SUPPLIED MATERIAL Block Start
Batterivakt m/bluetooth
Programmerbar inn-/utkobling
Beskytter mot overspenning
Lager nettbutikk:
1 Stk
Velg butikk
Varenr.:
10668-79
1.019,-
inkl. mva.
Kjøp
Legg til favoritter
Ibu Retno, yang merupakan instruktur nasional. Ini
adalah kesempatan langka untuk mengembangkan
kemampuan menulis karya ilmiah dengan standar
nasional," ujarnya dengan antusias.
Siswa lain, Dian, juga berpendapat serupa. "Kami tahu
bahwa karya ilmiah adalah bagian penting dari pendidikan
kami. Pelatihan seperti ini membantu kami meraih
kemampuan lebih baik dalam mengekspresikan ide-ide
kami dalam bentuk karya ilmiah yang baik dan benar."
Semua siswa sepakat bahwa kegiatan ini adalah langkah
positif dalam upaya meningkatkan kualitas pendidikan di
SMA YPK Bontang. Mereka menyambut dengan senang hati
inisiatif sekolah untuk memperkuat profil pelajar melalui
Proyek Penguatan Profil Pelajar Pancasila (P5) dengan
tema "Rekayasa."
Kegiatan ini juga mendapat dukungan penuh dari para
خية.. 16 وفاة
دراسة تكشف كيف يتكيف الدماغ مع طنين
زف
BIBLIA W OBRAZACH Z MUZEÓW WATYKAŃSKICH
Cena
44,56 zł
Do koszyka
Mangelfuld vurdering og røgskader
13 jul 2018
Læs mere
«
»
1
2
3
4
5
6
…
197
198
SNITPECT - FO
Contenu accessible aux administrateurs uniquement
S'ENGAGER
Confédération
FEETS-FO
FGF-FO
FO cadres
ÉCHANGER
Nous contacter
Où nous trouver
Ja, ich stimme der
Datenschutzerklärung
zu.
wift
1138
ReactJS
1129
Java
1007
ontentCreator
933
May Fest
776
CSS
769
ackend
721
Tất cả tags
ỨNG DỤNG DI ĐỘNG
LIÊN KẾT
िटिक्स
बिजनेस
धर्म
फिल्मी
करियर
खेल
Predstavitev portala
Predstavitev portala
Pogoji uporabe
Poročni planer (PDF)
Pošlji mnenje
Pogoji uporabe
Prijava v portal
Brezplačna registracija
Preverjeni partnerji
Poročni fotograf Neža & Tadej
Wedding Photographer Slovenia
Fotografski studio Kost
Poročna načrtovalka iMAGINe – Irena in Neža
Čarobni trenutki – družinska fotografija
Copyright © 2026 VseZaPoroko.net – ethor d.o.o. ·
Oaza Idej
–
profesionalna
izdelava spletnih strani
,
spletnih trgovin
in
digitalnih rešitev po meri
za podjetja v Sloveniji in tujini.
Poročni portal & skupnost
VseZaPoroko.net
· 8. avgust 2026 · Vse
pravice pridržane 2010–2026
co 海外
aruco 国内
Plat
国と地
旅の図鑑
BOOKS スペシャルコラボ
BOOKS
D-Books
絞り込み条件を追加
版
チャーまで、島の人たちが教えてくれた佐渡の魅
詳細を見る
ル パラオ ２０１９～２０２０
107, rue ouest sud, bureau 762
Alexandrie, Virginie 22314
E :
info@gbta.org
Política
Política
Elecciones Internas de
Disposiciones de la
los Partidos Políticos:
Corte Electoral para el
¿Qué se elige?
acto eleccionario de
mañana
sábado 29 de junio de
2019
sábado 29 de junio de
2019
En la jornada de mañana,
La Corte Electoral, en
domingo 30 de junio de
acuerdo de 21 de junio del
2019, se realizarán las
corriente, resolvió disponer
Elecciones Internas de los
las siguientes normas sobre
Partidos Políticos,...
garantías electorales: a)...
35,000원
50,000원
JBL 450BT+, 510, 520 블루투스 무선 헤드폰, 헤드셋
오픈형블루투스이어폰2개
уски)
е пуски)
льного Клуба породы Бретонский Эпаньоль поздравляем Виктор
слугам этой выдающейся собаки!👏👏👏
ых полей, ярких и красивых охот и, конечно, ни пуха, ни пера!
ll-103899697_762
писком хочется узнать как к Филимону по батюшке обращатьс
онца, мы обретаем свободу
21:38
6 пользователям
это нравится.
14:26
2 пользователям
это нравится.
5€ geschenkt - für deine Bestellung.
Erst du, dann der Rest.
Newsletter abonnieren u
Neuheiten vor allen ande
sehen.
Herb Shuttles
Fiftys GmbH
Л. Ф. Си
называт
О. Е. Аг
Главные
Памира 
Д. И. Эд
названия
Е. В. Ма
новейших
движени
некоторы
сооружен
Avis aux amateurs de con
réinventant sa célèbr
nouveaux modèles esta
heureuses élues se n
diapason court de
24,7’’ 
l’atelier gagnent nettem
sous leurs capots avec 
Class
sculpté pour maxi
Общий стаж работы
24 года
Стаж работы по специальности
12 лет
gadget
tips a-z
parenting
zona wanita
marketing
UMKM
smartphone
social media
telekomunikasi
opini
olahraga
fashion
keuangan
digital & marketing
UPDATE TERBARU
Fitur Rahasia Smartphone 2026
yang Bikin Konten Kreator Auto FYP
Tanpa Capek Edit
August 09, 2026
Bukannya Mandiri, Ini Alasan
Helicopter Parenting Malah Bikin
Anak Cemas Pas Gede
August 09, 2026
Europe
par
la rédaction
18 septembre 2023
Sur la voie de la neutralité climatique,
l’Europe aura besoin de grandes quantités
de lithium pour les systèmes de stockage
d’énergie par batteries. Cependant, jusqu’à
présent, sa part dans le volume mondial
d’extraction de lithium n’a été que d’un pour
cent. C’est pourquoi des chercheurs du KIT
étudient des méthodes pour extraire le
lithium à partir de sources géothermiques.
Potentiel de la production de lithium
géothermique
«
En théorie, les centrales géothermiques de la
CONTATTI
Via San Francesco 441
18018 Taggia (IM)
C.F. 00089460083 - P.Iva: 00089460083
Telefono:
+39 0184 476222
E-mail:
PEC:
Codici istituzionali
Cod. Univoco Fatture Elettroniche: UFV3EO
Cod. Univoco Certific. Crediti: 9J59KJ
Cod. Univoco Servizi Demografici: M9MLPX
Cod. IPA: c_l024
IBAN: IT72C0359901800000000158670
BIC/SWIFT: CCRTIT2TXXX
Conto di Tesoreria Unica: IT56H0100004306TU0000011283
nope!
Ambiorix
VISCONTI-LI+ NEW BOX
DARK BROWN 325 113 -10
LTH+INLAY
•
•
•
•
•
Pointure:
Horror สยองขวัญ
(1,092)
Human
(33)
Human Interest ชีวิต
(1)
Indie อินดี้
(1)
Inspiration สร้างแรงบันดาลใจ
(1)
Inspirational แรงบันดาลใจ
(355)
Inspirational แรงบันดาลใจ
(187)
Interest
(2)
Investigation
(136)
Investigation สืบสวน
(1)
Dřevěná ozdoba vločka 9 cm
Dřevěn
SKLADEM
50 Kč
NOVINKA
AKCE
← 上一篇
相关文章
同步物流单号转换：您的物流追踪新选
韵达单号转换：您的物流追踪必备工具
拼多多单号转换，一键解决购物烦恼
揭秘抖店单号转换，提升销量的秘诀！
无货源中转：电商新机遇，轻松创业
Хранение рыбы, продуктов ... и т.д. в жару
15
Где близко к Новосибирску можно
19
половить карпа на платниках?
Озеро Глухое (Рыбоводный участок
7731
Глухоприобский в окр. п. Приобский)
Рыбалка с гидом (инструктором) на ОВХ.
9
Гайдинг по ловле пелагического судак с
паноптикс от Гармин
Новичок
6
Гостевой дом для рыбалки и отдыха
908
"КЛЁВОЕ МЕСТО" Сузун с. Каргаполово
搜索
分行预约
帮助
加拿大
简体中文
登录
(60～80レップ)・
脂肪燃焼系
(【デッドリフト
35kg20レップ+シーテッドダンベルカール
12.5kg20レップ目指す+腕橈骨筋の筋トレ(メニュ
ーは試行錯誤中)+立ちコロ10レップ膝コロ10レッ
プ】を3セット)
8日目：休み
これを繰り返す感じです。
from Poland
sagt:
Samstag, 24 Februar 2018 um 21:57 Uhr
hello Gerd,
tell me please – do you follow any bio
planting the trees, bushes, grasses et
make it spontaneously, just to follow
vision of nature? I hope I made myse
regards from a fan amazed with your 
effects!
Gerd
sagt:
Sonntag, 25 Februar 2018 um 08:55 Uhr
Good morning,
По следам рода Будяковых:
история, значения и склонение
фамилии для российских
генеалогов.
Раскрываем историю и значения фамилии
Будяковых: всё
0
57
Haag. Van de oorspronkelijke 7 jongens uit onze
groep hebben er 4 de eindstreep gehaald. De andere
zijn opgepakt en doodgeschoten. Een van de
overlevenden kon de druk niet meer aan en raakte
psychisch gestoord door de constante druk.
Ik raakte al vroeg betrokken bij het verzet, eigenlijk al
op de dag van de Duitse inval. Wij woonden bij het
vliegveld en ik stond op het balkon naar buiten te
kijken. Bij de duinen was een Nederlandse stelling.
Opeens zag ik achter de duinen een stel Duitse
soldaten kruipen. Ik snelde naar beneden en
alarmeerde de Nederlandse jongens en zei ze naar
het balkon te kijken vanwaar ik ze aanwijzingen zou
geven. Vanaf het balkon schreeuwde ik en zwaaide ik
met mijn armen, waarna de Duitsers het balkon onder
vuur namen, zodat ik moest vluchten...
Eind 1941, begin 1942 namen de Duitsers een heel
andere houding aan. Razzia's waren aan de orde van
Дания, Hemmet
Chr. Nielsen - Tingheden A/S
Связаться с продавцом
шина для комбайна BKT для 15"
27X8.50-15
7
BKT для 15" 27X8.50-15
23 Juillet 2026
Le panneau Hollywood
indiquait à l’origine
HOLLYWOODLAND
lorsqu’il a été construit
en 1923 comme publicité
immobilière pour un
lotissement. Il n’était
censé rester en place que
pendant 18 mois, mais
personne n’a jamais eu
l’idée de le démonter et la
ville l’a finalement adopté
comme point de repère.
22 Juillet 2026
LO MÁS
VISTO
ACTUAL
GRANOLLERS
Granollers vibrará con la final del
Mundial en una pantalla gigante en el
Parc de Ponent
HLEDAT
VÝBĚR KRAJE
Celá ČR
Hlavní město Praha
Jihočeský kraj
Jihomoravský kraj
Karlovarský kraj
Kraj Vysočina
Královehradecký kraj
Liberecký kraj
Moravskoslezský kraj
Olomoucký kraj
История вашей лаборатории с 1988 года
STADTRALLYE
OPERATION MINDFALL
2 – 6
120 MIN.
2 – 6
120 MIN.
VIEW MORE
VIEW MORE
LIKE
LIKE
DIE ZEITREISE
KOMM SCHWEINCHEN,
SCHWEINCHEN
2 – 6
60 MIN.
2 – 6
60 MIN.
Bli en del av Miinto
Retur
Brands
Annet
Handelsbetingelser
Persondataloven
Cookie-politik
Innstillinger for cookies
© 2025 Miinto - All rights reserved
SUPPLIED MATERIAL Block End
▶ _WORK INSTRUCTIONS_
Could you retype exactly the lines above, starting at the line that contains "JBL 450BT+, 510, 520 블루투스 무선 헤드폰, 헤드셋" and ending at the line that contains "cent. C’est pourquoi des chercheurs du KIT", and nothing more?

▶ _OUTPUT_
JBL 450BT+, 510, 520 블루투스 무선 헤드폰, 헤드셋
오픈형블루투스이어폰2개
уски)
е пуски)
льного Клуба породы Бретонский Эпаньоль поздравляем Виктор
слугам этой выдающейся собаки!👏👏👏
ых полей, ярких и красивых охот и, конечно, ни пуха, ни пера!
ll-103899697_762
писком хочется узнать как к Филимону по батюшке обращатьс
онца, мы обретаем свободу
21:38
6 пользователям
это нравится.
14:26
2 пользователям
это нравится.
5€ geschenkt - für deine Bestellung.
Erst du, dann der Rest.
Newsletter abonnieren u
Neuheiten vor allen ande
sehen.
Herb Shuttles
Fiftys GmbH
Л. Ф. Си
называт
О. Е. Аг
Главные
Памира 
Д. И. Эд
названия
Е. В. Ма
новейших
движени
некоторы
сооружен
Avis aux amateurs de con
réinventant sa célèbr
nouveaux modèles esta
heureuses élues se n
diapason court de
24,7’’ 
l’atelier gagnent nettem
sous leurs capots avec 
Class
sculpté pour maxi
Общий стаж работы
24 года
Стаж работы по специальности
12 лет
gadget
tips a-z
parenting
zona wanita
marketing
UMKM
smartphone
social media
telekomunikasi
opini
olahraga
fashion
keuangan
digital & marketing
UPDATE TERBARU
Fitur Rahasia Smartphone 2026
yang Bikin Konten Kreator Auto FYP
Tanpa Capek Edit
August 09, 2026
Bukannya Mandiri, Ini Alasan
Helicopter Parenting Malah Bikin
Anak Cemas Pas Gede
August 09, 2026
Europe
par
la rédaction
18 septembre 2023
Sur la voie de la neutralité climatique,
l’Europe aura besoin de grandes quantités
de lithium pour les systèmes de stockage
d’énergie par batteries. Cependant, jusqu’à
présent, sa part dans le volume mondial
d’extraction de lithium n’a été que d’un pour
cent. C’est pourquoi des chercheurs du KIT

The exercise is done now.